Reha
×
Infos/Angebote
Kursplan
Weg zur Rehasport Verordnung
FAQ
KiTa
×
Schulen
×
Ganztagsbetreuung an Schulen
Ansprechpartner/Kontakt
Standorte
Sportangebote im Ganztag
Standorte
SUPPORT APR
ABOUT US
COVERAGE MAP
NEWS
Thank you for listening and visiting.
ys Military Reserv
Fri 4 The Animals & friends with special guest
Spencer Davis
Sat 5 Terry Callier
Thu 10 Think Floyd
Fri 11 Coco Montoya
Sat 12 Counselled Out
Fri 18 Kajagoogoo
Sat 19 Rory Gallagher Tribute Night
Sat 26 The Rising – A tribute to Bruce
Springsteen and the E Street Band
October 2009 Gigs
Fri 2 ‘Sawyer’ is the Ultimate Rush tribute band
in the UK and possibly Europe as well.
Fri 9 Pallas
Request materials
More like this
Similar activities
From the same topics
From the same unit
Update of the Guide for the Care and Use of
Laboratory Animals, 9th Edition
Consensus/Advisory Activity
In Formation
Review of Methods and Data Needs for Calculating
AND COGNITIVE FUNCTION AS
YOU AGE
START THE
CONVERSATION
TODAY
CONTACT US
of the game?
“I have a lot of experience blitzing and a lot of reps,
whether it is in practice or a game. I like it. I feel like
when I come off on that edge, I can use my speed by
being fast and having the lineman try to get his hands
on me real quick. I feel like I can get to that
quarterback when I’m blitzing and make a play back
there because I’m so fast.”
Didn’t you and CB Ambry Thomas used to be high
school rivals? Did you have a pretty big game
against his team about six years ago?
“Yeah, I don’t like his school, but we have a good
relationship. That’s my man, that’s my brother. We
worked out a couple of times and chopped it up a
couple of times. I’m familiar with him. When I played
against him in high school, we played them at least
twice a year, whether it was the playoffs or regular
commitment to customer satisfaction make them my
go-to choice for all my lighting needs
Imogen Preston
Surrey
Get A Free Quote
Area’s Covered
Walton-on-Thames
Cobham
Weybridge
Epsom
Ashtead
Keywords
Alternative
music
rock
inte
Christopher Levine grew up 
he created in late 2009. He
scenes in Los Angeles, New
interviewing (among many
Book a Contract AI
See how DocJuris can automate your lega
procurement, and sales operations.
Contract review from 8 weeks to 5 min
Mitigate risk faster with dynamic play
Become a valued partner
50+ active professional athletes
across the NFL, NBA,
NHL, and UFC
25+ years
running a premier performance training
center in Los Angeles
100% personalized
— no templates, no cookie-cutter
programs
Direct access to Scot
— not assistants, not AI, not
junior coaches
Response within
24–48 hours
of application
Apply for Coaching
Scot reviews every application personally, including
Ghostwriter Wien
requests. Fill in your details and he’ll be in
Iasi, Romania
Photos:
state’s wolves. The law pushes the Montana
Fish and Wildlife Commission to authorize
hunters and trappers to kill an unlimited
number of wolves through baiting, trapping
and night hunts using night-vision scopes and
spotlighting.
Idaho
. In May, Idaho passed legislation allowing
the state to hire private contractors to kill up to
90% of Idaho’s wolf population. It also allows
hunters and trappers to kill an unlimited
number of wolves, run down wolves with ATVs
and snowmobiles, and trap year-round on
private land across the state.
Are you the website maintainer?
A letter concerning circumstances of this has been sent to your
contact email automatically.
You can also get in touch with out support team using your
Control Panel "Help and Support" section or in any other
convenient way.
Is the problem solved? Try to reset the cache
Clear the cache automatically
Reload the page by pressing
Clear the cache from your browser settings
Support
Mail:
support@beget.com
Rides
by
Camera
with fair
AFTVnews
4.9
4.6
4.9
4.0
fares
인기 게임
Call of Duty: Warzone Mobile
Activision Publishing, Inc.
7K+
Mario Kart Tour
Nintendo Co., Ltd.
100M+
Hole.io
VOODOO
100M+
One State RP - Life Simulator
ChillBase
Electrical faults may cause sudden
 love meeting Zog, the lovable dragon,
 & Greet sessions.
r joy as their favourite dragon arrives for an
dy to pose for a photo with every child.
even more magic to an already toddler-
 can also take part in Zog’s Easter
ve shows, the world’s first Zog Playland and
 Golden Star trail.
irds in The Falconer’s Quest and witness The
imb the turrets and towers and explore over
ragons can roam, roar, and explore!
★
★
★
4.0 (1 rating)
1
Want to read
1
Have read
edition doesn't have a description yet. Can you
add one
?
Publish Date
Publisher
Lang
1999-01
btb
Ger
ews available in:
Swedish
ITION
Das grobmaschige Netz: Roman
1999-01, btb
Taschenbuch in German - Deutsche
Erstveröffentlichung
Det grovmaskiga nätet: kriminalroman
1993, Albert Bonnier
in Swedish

+---+

> **The problem**
Reproduce each of the lines above word for word, in the same order.

> **Exercise response**
Reha
×
Infos/Angebote
Kursplan
Weg zur Rehasport Verordnung
FAQ
KiTa
×
Schulen
×
Ganztagsbetreuung an Schulen
Ansprechpartner/Kontakt
Standorte
Sportangebote im Ganztag
Standorte
SUPPORT APR
ABOUT US
COVERAGE MAP
NEWS
Thank you for listening and visiting.
ys Military Reserv
Fri 4 The Animals & friends with special guest
Spencer Davis
Sat 5 Terry Callier
Thu 10 Think Floyd
Fri 11 Coco Montoya
Sat 12 Counselled Out
Fri 18 Kajagoogoo
Sat 19 Rory Gallagher Tribute Night
Sat 26 The Rising – A tribute to Bruce
Springsteen and the E Street Band
October 2009 Gigs
Fri 2 ‘Sawyer’ is the Ultimate Rush tribute band
in the UK and possibly Europe as well.
Fri 9 Pallas
Request materials
More like this
Similar activities
From the same topics
From the same unit
Update of the Guide for the Care and Use of
Laboratory Animals, 9th Edition
Consensus/Advisory Activity
In Formation
Review of Methods and Data Needs for Calculating
AND COGNITIVE FUNCTION AS
YOU AGE
START THE
CONVERSATION
TODAY
CONTACT US
of the game?
“I have a lot of experience blitzing and a lot of reps,
whether it is in practice or a game. I like it. I feel like
when I come off on that edge, I can use my speed by
being fast and having the lineman try to get his hands
on me real quick. I feel like I can get to that
quarterback when I’m blitzing and make a play back
there because I’m so fast.”
Didn’t you and CB Ambry Thomas used to be high
school rivals? Did you have a pretty big game
against his team about six years ago?
“Yeah, I don’t like his school, but we have a good
relationship. That’s my man, that’s my brother. We
worked out a couple of times and chopped it up a
couple of times. I’m familiar with him. When I played
against him in high school, we played them at least
twice a year, whether it was the playoffs or regular
commitment to customer satisfaction make them my
go-to choice for all my lighting needs
Imogen Preston
Surrey
Get A Free Quote
Area’s Covered
Walton-on-Thames
Cobham
Weybridge
Epsom
Ashtead
Keywords
Alternative
music
rock
inte
Christopher Levine grew up 
he created in late 2009. He
scenes in Los Angeles, New
interviewing (among many
Book a Contract AI
See how DocJuris can automate your lega
procurement, and sales operations.
Contract review from 8 weeks to 5 min
Mitigate risk faster with dynamic play
Become a valued partner
50+ active professional athletes
across the NFL, NBA,
NHL, and UFC
25+ years
running a premier performance training
center in Los Angeles
100% personalized
— no templates, no cookie-cutter
programs
Direct access to Scot
— not assistants, not AI, not
junior coaches
Response within
24–48 hours
of application
Apply for Coaching
Scot reviews every application personally, including
Ghostwriter Wien
requests. Fill in your details and he’ll be in
Iasi, Romania
Photos:
state’s wolves. The law pushes the Montana
Fish and Wildlife Commission to authorize
hunters and trappers to kill an unlimited
number of wolves through baiting, trapping
and night hunts using night-vision scopes and
spotlighting.
Idaho
. In May, Idaho passed legislation allowing
the state to hire private contractors to kill up to
90% of Idaho’s wolf population. It also allows
hunters and trappers to kill an unlimited
number of wolves, run down wolves with ATVs
and snowmobiles, and trap year-round on
private land across the state.
Are you the website maintainer?
A letter concerning circumstances of this has been sent to your
contact email automatically.
You can also get in touch with out support team using your
Control Panel "Help and Support" section or in any other
convenient way.
Is the problem solved? Try to reset the cache
Clear the cache automatically
Reload the page by pressing
Clear the cache from your browser settings
Support
Mail:
support@beget.com
Rides
by
Camera
with fair
AFTVnews
4.9
4.6
4.9
4.0
fares
인기 게임
Call of Duty: Warzone Mobile
Activision Publishing, Inc.
7K+
Mario Kart Tour
Nintendo Co., Ltd.
100M+
Hole.io
VOODOO
100M+
One State RP - Life Simulator
ChillBase
Electrical faults may cause sudden
 love meeting Zog, the lovable dragon,
 & Greet sessions.
r joy as their favourite dragon arrives for an
dy to pose for a photo with every child.
even more magic to an already toddler-
 can also take part in Zog’s Easter
ve shows, the world’s first Zog Playland and
 Golden Star trail.
irds in The Falconer’s Quest and witness The
imb the turrets and towers and explore over
ragons can roam, roar, and explore!
★
★
★
4.0 (1 rating)
1
Want to read
1
Have read
edition doesn't have a description yet. Can you
add one
?
Publish Date
Publisher
Lang
1999-01
btb
Ger
ews available in:
Swedish
ITION
Das grobmaschige Netz: Roman
1999-01, btb
Taschenbuch in German - Deutsche
Erstveröffentlichung
Det grovmaskiga nätet: kriminalroman
1993, Albert Bonnier
in Swedish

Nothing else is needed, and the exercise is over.